══ PROVIDED ENTRIES

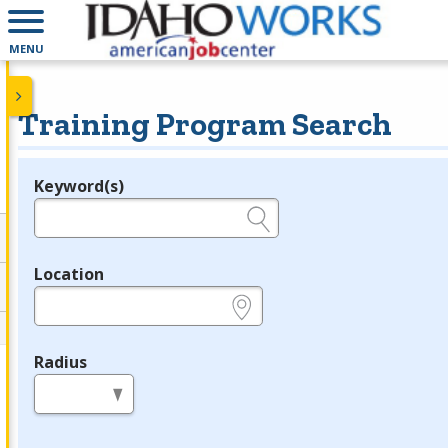
MENU
Training Program Search
Keyword(s)
Legend
e.g., provider name, FEIN, provider ID, etc.
Location
e.g., ZIP or City and State
Radius
in miles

════

▸ **TASK OBJECTIVE**: All entries above must be duplicated exactly; please omit any picture they hold.

▸ **RESPONSE TO THIS EXERCISE**:
MENU
Training Program Search
Keyword(s)
Legend
e.g., provider name, FEIN, provider ID, etc.
Location
e.g., ZIP or City and State
Radius
in miles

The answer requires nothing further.